[Page-level text extractions]
+ + +

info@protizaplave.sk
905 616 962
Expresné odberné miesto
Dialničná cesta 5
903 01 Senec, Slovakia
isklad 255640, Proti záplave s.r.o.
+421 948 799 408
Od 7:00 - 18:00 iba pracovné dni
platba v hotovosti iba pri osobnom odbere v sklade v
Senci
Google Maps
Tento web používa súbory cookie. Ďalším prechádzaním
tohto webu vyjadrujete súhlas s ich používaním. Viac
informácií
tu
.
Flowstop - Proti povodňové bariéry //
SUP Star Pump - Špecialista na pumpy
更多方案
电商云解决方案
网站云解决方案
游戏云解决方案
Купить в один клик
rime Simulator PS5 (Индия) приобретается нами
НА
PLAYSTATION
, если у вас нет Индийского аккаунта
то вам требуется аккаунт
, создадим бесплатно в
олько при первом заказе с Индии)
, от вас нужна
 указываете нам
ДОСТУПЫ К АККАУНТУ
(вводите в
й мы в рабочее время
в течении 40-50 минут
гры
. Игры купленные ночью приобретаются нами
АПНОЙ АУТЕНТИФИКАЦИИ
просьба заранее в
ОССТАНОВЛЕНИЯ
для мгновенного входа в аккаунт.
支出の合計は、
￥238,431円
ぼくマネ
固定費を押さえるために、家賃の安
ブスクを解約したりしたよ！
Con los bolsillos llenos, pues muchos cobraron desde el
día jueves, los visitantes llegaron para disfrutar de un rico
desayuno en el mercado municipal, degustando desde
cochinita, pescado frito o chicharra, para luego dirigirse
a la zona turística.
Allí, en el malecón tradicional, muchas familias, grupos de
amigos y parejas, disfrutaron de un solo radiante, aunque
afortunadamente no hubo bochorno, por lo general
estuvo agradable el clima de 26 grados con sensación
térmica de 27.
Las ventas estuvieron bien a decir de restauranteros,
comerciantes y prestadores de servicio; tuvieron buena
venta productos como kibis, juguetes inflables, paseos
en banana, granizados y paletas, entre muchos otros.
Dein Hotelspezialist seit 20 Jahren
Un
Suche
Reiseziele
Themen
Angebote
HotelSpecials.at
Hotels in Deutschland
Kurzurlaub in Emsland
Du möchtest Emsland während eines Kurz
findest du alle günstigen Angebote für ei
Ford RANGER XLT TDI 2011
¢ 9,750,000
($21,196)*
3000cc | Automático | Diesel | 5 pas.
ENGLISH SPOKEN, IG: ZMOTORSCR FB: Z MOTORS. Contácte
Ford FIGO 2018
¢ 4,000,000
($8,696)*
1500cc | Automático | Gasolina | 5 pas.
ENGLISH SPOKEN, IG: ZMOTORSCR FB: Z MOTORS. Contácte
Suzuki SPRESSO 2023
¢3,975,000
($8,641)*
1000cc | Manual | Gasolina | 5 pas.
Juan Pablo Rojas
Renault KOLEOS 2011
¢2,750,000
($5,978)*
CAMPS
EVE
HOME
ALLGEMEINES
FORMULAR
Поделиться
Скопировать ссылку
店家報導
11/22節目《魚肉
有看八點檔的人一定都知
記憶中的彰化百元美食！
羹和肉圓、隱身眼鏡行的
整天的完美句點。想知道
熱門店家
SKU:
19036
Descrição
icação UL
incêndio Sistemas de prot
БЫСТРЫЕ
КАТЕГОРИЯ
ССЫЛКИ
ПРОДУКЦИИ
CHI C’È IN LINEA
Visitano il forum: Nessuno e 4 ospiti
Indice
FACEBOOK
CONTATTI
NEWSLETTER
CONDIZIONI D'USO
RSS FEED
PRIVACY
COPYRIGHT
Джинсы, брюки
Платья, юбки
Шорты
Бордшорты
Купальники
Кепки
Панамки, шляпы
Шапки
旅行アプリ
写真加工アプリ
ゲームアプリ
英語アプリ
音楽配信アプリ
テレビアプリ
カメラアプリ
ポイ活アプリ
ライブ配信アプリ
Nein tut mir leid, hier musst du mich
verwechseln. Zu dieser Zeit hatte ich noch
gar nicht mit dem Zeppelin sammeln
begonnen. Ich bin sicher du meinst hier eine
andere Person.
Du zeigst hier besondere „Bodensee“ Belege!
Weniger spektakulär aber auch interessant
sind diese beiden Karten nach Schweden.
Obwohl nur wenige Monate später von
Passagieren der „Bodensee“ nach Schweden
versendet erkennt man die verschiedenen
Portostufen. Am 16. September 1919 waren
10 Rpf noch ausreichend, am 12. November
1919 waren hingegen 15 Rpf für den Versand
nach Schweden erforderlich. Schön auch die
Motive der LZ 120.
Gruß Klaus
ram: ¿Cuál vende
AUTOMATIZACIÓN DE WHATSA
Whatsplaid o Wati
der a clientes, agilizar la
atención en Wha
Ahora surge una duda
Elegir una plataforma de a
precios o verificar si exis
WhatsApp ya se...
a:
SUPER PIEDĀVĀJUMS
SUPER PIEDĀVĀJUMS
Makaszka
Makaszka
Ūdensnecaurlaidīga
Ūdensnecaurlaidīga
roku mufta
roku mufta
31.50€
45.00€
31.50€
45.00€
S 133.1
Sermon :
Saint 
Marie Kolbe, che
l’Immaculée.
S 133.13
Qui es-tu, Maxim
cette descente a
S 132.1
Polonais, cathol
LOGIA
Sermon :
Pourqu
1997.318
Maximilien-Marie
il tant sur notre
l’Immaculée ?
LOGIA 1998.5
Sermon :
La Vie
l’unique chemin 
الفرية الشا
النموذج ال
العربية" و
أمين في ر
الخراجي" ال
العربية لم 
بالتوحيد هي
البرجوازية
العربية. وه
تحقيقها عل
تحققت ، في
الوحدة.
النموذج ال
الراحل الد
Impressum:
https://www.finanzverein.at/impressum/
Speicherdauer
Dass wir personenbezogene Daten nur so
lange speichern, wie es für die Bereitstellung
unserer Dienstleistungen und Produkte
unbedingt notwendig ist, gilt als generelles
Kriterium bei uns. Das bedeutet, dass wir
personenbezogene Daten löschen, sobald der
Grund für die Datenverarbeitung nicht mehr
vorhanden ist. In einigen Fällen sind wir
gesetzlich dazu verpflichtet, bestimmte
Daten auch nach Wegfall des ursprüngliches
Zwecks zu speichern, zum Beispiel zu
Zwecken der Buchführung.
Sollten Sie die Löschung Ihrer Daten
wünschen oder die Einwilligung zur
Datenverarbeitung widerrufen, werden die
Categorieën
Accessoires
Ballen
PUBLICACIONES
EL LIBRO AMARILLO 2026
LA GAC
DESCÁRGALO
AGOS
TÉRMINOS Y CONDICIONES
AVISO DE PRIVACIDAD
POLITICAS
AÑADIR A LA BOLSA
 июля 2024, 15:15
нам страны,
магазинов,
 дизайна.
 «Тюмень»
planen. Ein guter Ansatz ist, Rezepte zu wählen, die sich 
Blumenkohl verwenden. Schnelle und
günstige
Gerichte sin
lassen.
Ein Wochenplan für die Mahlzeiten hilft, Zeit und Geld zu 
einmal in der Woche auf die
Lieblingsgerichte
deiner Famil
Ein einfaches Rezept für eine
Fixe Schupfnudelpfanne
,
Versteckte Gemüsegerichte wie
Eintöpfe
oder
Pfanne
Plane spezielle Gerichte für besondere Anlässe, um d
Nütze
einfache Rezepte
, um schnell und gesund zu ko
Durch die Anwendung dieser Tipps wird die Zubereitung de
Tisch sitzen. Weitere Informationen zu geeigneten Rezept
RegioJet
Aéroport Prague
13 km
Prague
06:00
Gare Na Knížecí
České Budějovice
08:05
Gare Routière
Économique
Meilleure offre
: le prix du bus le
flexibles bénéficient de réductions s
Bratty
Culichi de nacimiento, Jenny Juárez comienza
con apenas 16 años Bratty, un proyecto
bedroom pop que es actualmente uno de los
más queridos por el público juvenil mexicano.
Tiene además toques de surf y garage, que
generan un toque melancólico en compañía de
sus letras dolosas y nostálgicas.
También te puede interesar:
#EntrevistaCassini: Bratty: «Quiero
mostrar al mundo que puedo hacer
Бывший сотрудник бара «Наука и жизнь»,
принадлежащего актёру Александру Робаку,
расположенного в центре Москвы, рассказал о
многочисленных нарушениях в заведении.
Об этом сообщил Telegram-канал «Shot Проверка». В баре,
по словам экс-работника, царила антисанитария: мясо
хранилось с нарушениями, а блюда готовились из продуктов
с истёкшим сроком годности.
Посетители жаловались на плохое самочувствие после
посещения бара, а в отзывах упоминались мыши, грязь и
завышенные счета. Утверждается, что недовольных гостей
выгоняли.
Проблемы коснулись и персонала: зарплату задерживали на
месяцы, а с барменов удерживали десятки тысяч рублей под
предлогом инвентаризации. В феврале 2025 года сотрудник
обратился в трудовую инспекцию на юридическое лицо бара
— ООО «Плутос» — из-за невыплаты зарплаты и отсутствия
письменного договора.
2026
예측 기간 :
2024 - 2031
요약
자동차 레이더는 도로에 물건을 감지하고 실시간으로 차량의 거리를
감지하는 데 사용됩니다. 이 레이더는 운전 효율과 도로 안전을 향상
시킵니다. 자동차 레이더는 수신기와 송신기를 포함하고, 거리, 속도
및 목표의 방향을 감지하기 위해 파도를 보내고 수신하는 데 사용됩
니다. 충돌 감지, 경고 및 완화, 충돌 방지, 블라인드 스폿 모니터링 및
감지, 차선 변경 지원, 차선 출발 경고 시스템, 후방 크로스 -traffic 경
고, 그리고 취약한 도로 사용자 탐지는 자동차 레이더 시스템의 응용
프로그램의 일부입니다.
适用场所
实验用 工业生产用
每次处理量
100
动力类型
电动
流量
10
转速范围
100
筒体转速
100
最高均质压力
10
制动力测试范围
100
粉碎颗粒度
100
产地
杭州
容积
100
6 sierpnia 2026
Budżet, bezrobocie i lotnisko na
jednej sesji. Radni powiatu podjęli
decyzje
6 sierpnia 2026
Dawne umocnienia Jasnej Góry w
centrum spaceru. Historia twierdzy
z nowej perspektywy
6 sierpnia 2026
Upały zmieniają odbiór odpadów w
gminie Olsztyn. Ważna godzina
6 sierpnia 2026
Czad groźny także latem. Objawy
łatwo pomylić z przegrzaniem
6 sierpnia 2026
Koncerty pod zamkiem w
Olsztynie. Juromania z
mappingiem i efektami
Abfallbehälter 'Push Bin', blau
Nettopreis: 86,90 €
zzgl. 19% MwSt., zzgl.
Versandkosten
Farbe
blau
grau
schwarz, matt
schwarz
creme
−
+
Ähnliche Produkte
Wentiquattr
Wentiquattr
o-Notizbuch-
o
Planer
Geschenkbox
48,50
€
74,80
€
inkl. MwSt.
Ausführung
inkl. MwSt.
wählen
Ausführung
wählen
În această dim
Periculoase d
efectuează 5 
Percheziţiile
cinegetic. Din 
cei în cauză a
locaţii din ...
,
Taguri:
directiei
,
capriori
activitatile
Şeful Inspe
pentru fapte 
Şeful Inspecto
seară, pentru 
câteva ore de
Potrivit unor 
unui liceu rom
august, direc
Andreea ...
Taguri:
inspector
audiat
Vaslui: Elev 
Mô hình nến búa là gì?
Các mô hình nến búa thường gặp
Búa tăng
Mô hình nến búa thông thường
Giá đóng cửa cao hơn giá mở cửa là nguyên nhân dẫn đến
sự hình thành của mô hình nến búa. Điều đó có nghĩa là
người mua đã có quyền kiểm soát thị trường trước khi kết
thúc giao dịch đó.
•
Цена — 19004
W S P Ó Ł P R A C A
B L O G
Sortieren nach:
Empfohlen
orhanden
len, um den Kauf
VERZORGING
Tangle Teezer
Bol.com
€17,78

+ + +

• **ACTIVITY**
Where the line containing "Nettopreis: 86,90 €" appears in the records above, begin copying and continue through the last line; copy each line exactly and include no others.

• **EXERCISE OUTPUT**
Nettopreis: 86,90 €
zzgl. 19% MwSt., zzgl.
Versandkosten
Farbe
blau
grau
schwarz, matt
schwarz
creme
−
+
Ähnliche Produkte
Wentiquattr
Wentiquattr
o-Notizbuch-
o
Planer
Geschenkbox
48,50
€
74,80
€
inkl. MwSt.
Ausführung
inkl. MwSt.
wählen
Ausführung
wählen
În această dim
Periculoase d
efectuează 5 
Percheziţiile
cinegetic. Din 
cei în cauză a
locaţii din ...
,
Taguri:
directiei
,
capriori
activitatile
Şeful Inspe
pentru fapte 
Şeful Inspecto
seară, pentru 
câteva ore de
Potrivit unor 
unui liceu rom
august, direc
Andreea ...
Taguri:
inspector
audiat
Vaslui: Elev 
Mô hình nến búa là gì?
Các mô hình nến búa thường gặp
Búa tăng
Mô hình nến búa thông thường
Giá đóng cửa cao hơn giá mở cửa là nguyên nhân dẫn đến
sự hình thành của mô hình nến búa. Điều đó có nghĩa là
người mua đã có quyền kiểm soát thị trường trước khi kết
thúc giao dịch đó.
•
Цена — 19004
W S P Ó Ł P R A C A
B L O G
Sortieren nach:
Empfohlen
orhanden
len, um den Kauf
VERZORGING
Tangle Teezer
Bol.com
€17,78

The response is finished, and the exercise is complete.